Il est à peine six heures du matin. Pourtant, déjà une trentaine de photographes prennent position le long du grand point de vue. Officiellement connu sous le nom de “point de vue n°1 du pont de la rivière Tadami”, il est situé en hauteur au-dessus de cette dernière à Oku Aizu dans la préfecture de Fukushima. Le soleil ne s’est pas levé depuis assez longtemps pour brûler les brumes matinales qui enveloppent les montagnes boisées entourant la rivière. Les brumes fluviales qui dérivent font partie de la vie le long de la rivière Tadami. Selon la tradition locale, elles sont l’œuvre de dieux de la montagne qui changent de forme et qui errent dans la brume.
Tous les yeux et toutes les caméras sont braqués sur le pont n°1 de la rivière Tadami, élégamment voûté, qui se trouve en contrebas. Puis, avec une exquise ponctualité, apparaît le spectacle que nous attendions tous. Du côté droit du pont, un train vert et blanc, long de deux wagons seulement, émerge de la forêt. Immédiatement, le calme matinal s’installe avec le bavardage rapide de dizaines d’appareils photo réglés sur le mode de prise de vue continue.

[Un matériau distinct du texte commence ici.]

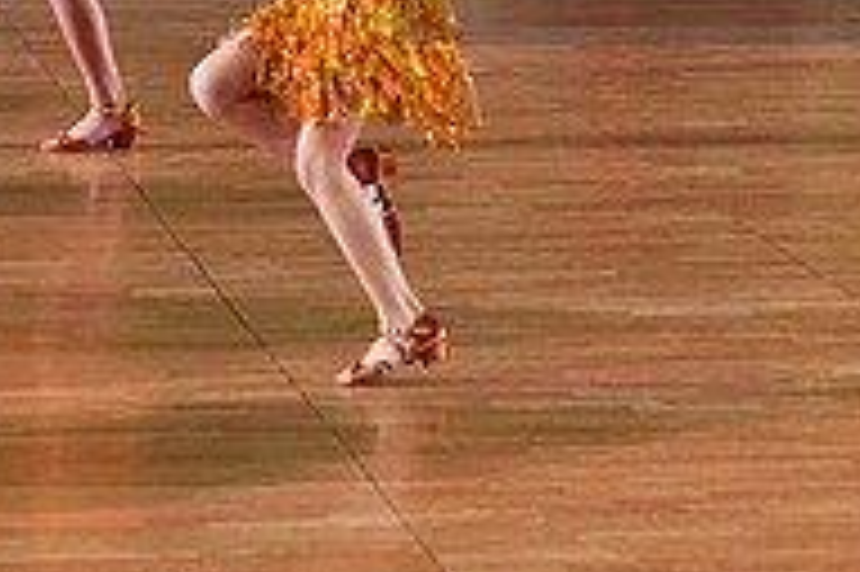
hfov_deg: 8.0
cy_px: -74
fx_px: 6086
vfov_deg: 5.4
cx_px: 883
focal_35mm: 255
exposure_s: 1/400
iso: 8000
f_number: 6.3
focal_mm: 84
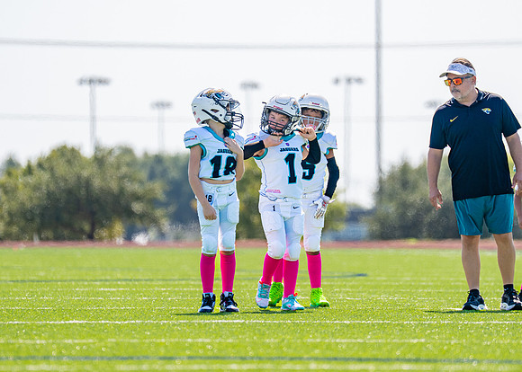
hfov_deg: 5.7
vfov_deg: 4.1
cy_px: 199
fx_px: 5224
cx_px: 264
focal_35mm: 352
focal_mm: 200
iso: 125
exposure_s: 1/2000
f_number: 2.8
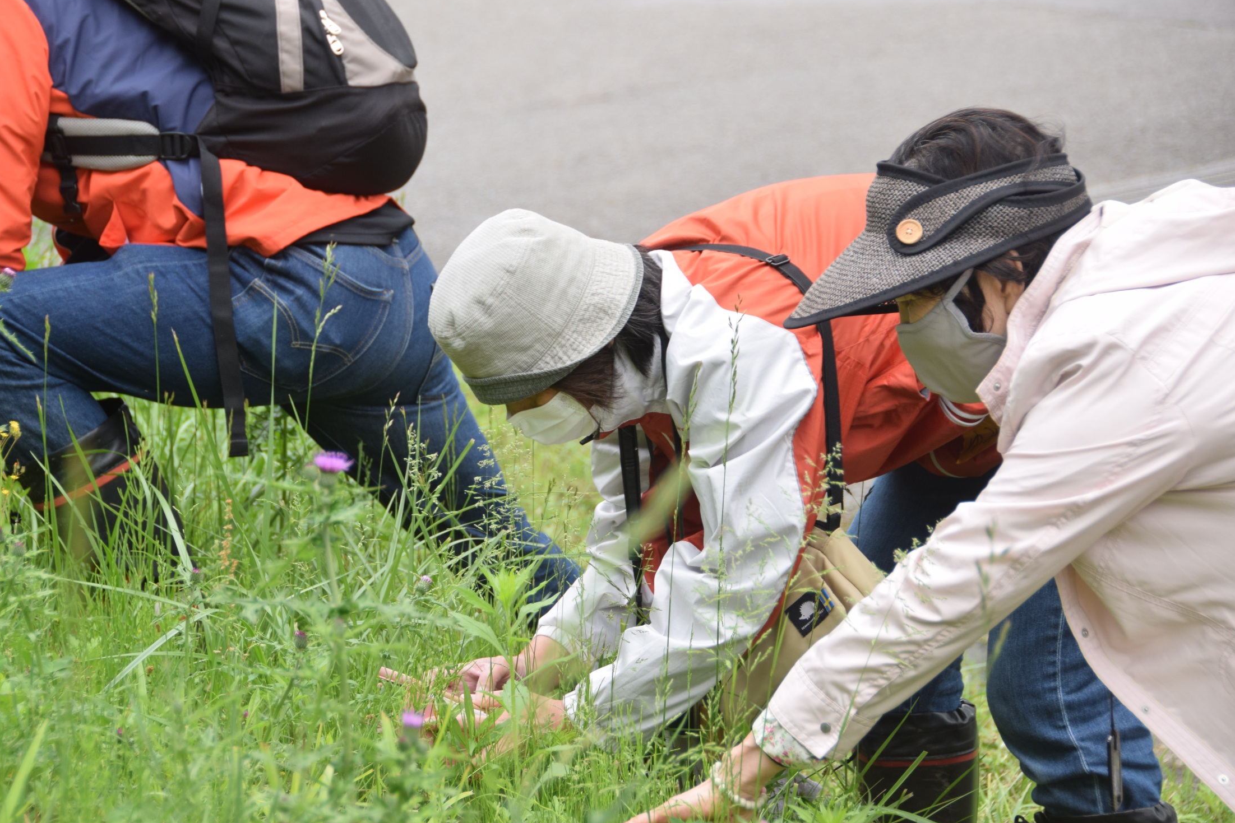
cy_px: 440
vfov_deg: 10.2
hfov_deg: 15.3
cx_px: 589
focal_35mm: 134
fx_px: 4597
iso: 250
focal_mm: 82
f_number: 5
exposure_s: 1/200
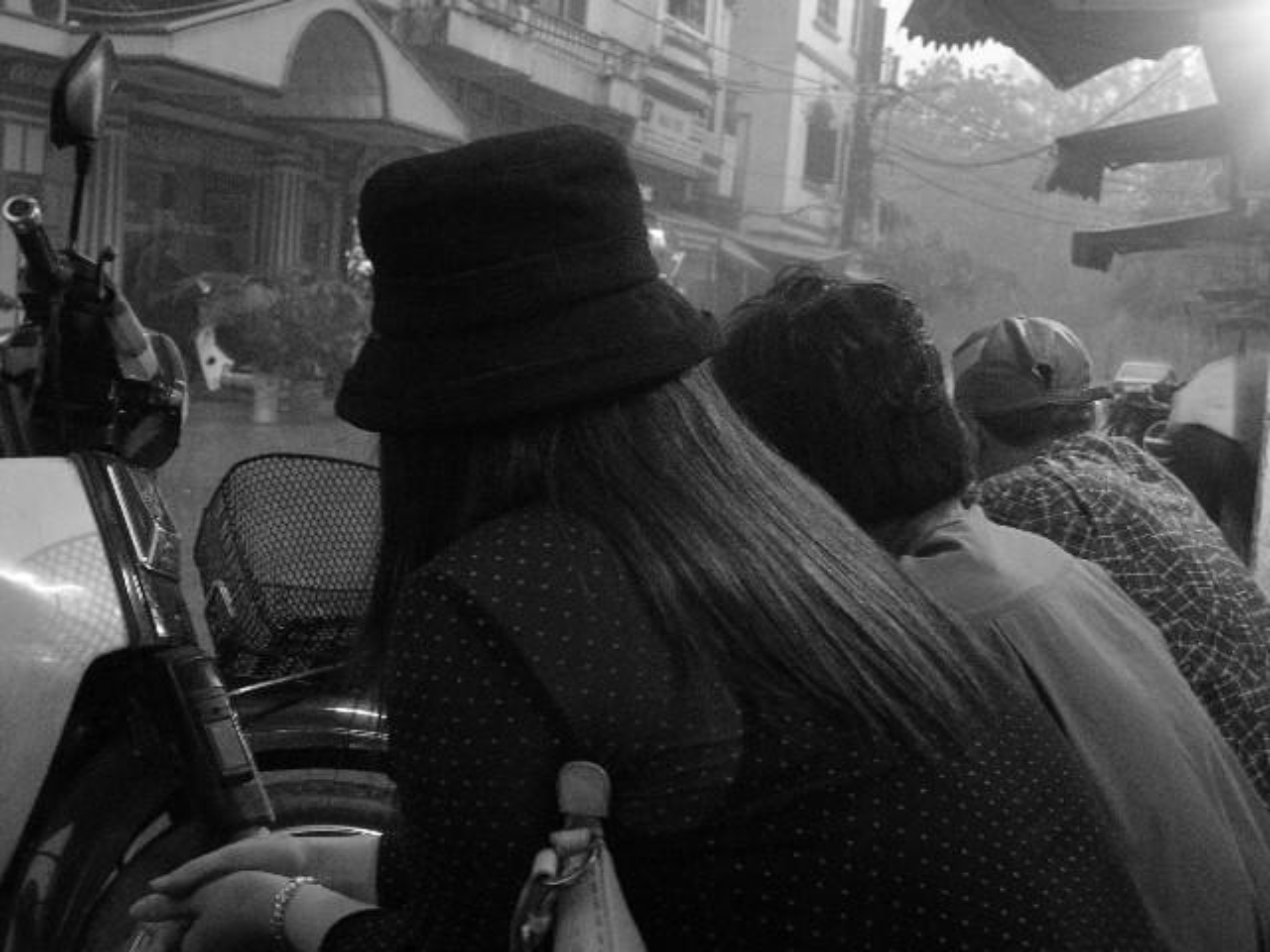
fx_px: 1541
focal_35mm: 42
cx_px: 635
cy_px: 476
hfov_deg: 44.8
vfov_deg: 34.3
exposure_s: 1/8
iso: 400
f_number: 2.9
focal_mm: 9
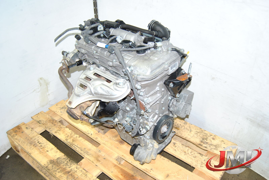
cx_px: 134
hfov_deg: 57.2
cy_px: 90
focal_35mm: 33
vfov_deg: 40.1
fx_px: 247
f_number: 3.5
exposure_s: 1/60
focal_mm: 22
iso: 100
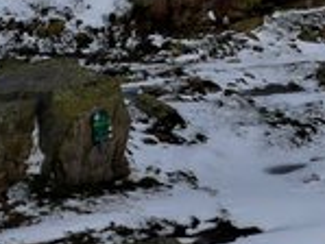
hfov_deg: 9.7
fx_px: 1738
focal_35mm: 185
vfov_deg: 7.7
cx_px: 705
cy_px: -235
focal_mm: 24
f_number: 11
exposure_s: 1/500
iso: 320
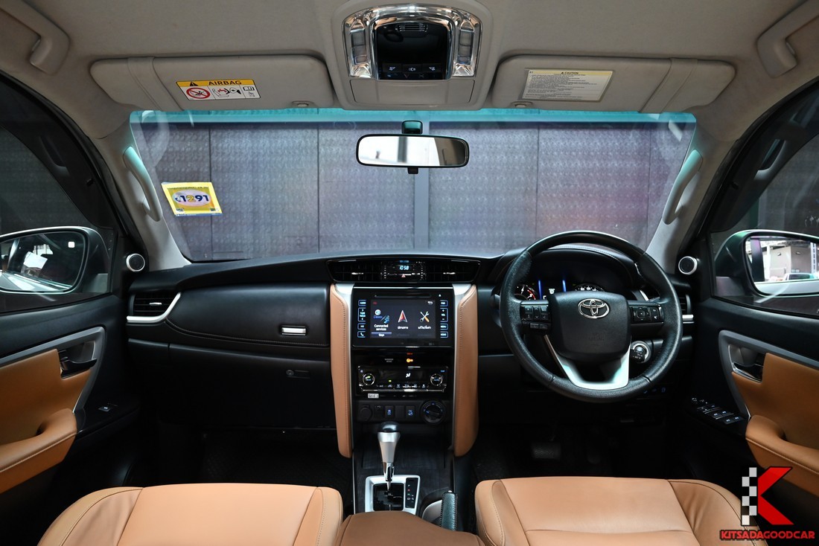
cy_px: 273
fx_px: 546
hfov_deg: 73.7
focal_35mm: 24
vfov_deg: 53.2
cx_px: 410
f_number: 5.6
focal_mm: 24
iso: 1600
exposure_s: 1/30
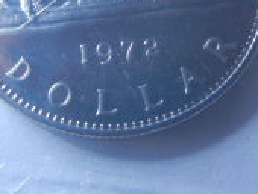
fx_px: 493
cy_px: -2
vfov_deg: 21.5
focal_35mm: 66
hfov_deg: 29.3
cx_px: 122
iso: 160
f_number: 3.5
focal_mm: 5.4
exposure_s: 1/92.8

La ligne de chemin de fer Tadami traverse sur 135 kilomètres la région du Tôhoku, la partie la plus septentrionale de la principale île de Honshû. La ligne relie la ville historique d’Aizu Wakamatsu, célèbre pour son château, dans la préfecture de Fukushima, à Koide, dans celle de Niigata. Elle traverse des paysages sublimes et des villages isolés. Sujette à certaines des plus fortes chutes de neige du Japon, la région est dominée par les montagnes, les forêts et les lacs. C’est la terre que le poète de haïku Matsuo Bashô a décrite dans son livre L’Étroit chemin du fond (Oku no Hosomichi, trad. et commentaire Alain Walter, éd. William Blake, 1689).
Le Tôhoku est la destination idéale pour tous ceux en quête de nature qui souhaitent échapper aux foules que l’on associe habituellement au Japon. Un maigre 2 % des visiteurs étrangers se sont aventurés jusqu’ici en 2019. La plupart des étrangers ne connaissent que Fukushima comme le site du tremblement de terre et du tsunami qui ont dévasté certaines parties de la région le 11 mars 2011.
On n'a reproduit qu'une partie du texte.